Stored data entries:
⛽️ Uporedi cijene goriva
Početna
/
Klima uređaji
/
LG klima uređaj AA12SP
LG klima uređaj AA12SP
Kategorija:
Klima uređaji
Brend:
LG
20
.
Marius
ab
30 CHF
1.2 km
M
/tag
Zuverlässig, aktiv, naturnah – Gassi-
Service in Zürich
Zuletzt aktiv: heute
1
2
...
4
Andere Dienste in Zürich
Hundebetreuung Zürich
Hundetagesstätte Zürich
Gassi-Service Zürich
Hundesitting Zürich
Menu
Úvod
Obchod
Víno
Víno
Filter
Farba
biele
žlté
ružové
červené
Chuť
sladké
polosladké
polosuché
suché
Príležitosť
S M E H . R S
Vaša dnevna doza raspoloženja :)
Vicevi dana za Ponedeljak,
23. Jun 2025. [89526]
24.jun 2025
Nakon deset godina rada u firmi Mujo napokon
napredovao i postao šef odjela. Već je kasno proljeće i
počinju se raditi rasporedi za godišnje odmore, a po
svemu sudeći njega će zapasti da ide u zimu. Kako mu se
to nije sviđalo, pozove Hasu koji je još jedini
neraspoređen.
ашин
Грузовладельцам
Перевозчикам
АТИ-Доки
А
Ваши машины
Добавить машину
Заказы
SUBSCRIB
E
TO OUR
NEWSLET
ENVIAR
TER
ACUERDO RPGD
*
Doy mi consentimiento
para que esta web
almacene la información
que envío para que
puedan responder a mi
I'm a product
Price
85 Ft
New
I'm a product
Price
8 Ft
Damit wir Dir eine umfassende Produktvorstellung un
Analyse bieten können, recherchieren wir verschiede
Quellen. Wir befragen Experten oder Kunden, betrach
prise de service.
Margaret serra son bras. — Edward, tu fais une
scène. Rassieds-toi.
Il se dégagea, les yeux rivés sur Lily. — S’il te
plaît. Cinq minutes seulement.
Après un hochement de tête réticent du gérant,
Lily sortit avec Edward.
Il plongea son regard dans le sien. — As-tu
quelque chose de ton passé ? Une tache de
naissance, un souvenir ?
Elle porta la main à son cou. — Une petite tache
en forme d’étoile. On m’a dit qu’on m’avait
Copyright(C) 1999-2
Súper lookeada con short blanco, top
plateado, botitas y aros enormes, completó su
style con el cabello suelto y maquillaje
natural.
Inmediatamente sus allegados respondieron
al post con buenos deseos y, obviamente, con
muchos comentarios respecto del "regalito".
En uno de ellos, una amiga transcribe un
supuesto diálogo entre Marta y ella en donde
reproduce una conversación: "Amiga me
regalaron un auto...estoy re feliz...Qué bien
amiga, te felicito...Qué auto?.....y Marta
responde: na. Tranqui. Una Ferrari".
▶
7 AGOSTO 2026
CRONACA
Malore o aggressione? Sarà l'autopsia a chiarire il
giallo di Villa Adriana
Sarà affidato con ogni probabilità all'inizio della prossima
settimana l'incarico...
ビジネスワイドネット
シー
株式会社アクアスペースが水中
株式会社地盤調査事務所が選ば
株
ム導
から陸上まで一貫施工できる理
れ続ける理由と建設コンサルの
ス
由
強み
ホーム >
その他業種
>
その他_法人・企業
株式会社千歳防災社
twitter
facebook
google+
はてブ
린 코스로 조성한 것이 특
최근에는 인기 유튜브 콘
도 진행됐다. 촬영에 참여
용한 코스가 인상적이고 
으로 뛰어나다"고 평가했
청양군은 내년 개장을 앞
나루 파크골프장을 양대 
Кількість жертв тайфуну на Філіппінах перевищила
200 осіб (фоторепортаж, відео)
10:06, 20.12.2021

> TASK BRIEF
Copy out every line of the records above, keeping each character and line break unchanged.

> EXERCISE SOLUTION
⛽️ Uporedi cijene goriva
Početna
/
Klima uređaji
/
LG klima uređaj AA12SP
LG klima uređaj AA12SP
Kategorija:
Klima uređaji
Brend:
LG
20
.
Marius
ab
30 CHF
1.2 km
M
/tag
Zuverlässig, aktiv, naturnah – Gassi-
Service in Zürich
Zuletzt aktiv: heute
1
2
...
4
Andere Dienste in Zürich
Hundebetreuung Zürich
Hundetagesstätte Zürich
Gassi-Service Zürich
Hundesitting Zürich
Menu
Úvod
Obchod
Víno
Víno
Filter
Farba
biele
žlté
ružové
červené
Chuť
sladké
polosladké
polosuché
suché
Príležitosť
S M E H . R S
Vaša dnevna doza raspoloženja :)
Vicevi dana za Ponedeljak,
23. Jun 2025. [89526]
24.jun 2025
Nakon deset godina rada u firmi Mujo napokon
napredovao i postao šef odjela. Već je kasno proljeće i
počinju se raditi rasporedi za godišnje odmore, a po
svemu sudeći njega će zapasti da ide u zimu. Kako mu se
to nije sviđalo, pozove Hasu koji je još jedini
neraspoređen.
ашин
Грузовладельцам
Перевозчикам
АТИ-Доки
А
Ваши машины
Добавить машину
Заказы
SUBSCRIB
E
TO OUR
NEWSLET
ENVIAR
TER
ACUERDO RPGD
*
Doy mi consentimiento
para que esta web
almacene la información
que envío para que
puedan responder a mi
I'm a product
Price
85 Ft
New
I'm a product
Price
8 Ft
Damit wir Dir eine umfassende Produktvorstellung un
Analyse bieten können, recherchieren wir verschiede
Quellen. Wir befragen Experten oder Kunden, betrach
prise de service.
Margaret serra son bras. — Edward, tu fais une
scène. Rassieds-toi.
Il se dégagea, les yeux rivés sur Lily. — S’il te
plaît. Cinq minutes seulement.
Après un hochement de tête réticent du gérant,
Lily sortit avec Edward.
Il plongea son regard dans le sien. — As-tu
quelque chose de ton passé ? Une tache de
naissance, un souvenir ?
Elle porta la main à son cou. — Une petite tache
en forme d’étoile. On m’a dit qu’on m’avait
Copyright(C) 1999-2
Súper lookeada con short blanco, top
plateado, botitas y aros enormes, completó su
style con el cabello suelto y maquillaje
natural.
Inmediatamente sus allegados respondieron
al post con buenos deseos y, obviamente, con
muchos comentarios respecto del "regalito".
En uno de ellos, una amiga transcribe un
supuesto diálogo entre Marta y ella en donde
reproduce una conversación: "Amiga me
regalaron un auto...estoy re feliz...Qué bien
amiga, te felicito...Qué auto?.....y Marta
responde: na. Tranqui. Una Ferrari".
▶
7 AGOSTO 2026
CRONACA
Malore o aggressione? Sarà l'autopsia a chiarire il
giallo di Villa Adriana
Sarà affidato con ogni probabilità all'inizio della prossima
settimana l'incarico...
ビジネスワイドネット
シー
株式会社アクアスペースが水中
株式会社地盤調査事務所が選ば
株
ム導
から陸上まで一貫施工できる理
れ続ける理由と建設コンサルの
ス
由
強み
ホーム >
その他業種
>
その他_法人・企業
株式会社千歳防災社
twitter
facebook
google+
はてブ
린 코스로 조성한 것이 특
최근에는 인기 유튜브 콘
도 진행됐다. 촬영에 참여
용한 코스가 인상적이고 
으로 뛰어나다"고 평가했
청양군은 내년 개장을 앞
나루 파크골프장을 양대 
Кількість жертв тайфуну на Філіппінах перевищила
200 осіб (фоторепортаж, відео)
10:06, 20.12.2021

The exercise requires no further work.